Sen. John McCain (R-Arizona) is working on a bill that will put the pressure on cable and satellite providers to let customers pick the channels they want, according to The Hill. Here's what you need to know.
1. The Legislation Will Force Cable Companies to Offer A-La-Carte Programming
As of now, cable companies force customers to purchase channels in bulk — the more channels you purchase, the more pricey your cable bill will be. But, according to The Hill, under McCain's proposed bill, cable companies will be required by law to offer different plans and packages for customers, including an "a-la-carte" model so that customers can pick and choose which channels they want. So, if you hate sports, you won't be forced to pay for ESPN.
2. Customers Will Be Ecstatic
Most customers have been waiting for something like this for awhile. As you can imagine, many people hate paying for channels that never watch. For instance, my family in New Jersey pays for spanish soap opera channels and the Home Shopping Network, even though I can count on one hand how many times I've visited those channels. An a-la-carte programming option would be very well-received among customers (including me).
3. Cable Company's Will Be Livid
But, cable providers will be absolutely livid over McCain's proposed legislation. Business Insider notes that by bundling up channels together, cable providers are able to make even more money than they would with a-la-carte programming. Many Americans are paying hundreds and hundreds of dollars per month just because they want to watch a few premium channels, like HBO, Showtime, and AMC.
4. McCain Will Also Try To Protect Aereo
Aereo, the TV startup that's been in legal battles with Fox and CBS, is getting attacked from major cable companies. The Hill reports that sources within the industry have told them that Aereo is included in McCain's bill:
The bill also includes a provision that would boost Web TV service Aereo, according to the industry sources. Aereo allows customers to stream broadcast TV on their computer or mobile device, but the TV networks are suing the company, claiming that it is stealing their copyrighted content. Several broadcasting officials have said recently that if they do not win in court, they would consider taking their programming off the air to prevent Aereo from stealing it.

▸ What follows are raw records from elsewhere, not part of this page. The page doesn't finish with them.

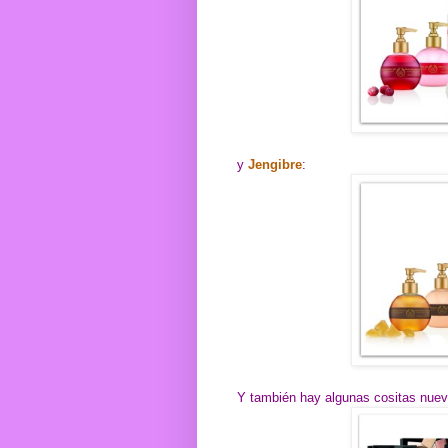
y
Jengibre
:
Y también hay algunas cositas nue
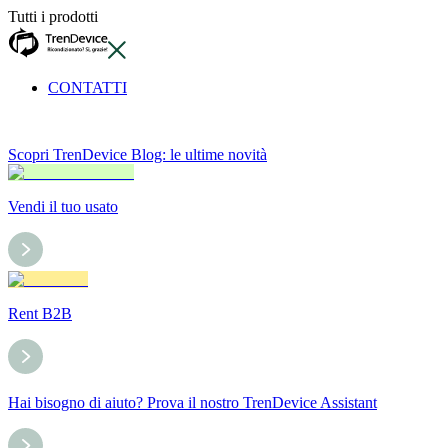
Tutti i prodotti
CONTATTI
Scopri TrenDevice Blog: le ultime novità
Vendi il tuo usato
Rent B2B
Hai bisogno di aiuto? Prova il nostro TrenDevice Assistant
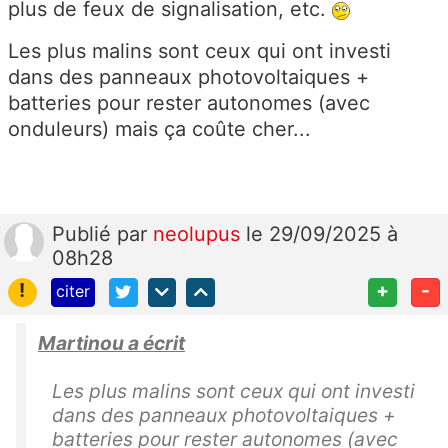
plus de feux de signalisation, etc.
Les plus malins sont ceux qui ont investi
dans des panneaux photovoltaiques +
batteries pour rester autonomes (avec
onduleurs) mais ça coûte cher...
Publié
par
neolupus
le 29/09/2025 à
08h28
!
+
-
citer
Martinou a écrit
Les plus malins sont ceux qui ont investi
dans des panneaux photovoltaiques +
batteries pour rester autonomes (avec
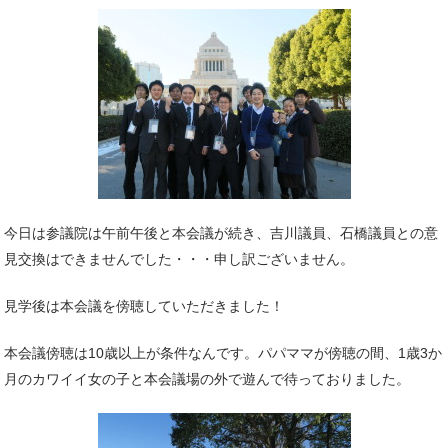
今日は参議院は午前午後と本会議が続き、吉川議員、石橋議員との意
見交換はできませんでした・・・申し訳ございません。
見学後は本会議を傍聴していただきました！
本会議傍聴は10歳以上が条件なんです。パパママが傍聴の間、1歳3か
月のカワイイ女の子と本会議場の外で遊んで待っておりました。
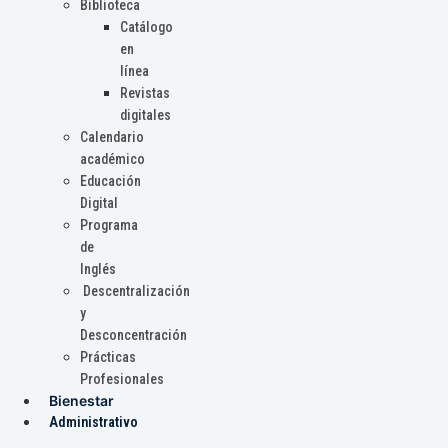
Biblioteca
Catálogo
en
línea
Revistas
digitales
Calendario
académico
Educación
Digital
Programa
de
Inglés
Descentralización
y
Desconcentración
Prácticas
Profesionales
Bienestar
Administrativo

5. The Bill Also Has Other Stipulations, Too
McCain's cable legislation will also discuss other topics related to media conglomerates, like Comcast. Business Insider explains:
In addition to breaking up the bundles, McCain's bill will prevent big media companies from using broadcast channels as leverage for negotiations with cable companies. So, Disney couldn't tell Comcast it has to pay $8 per subscriber for ESPN if it wants to get access to ABC. Both ABC and ESPN are owned by Disney.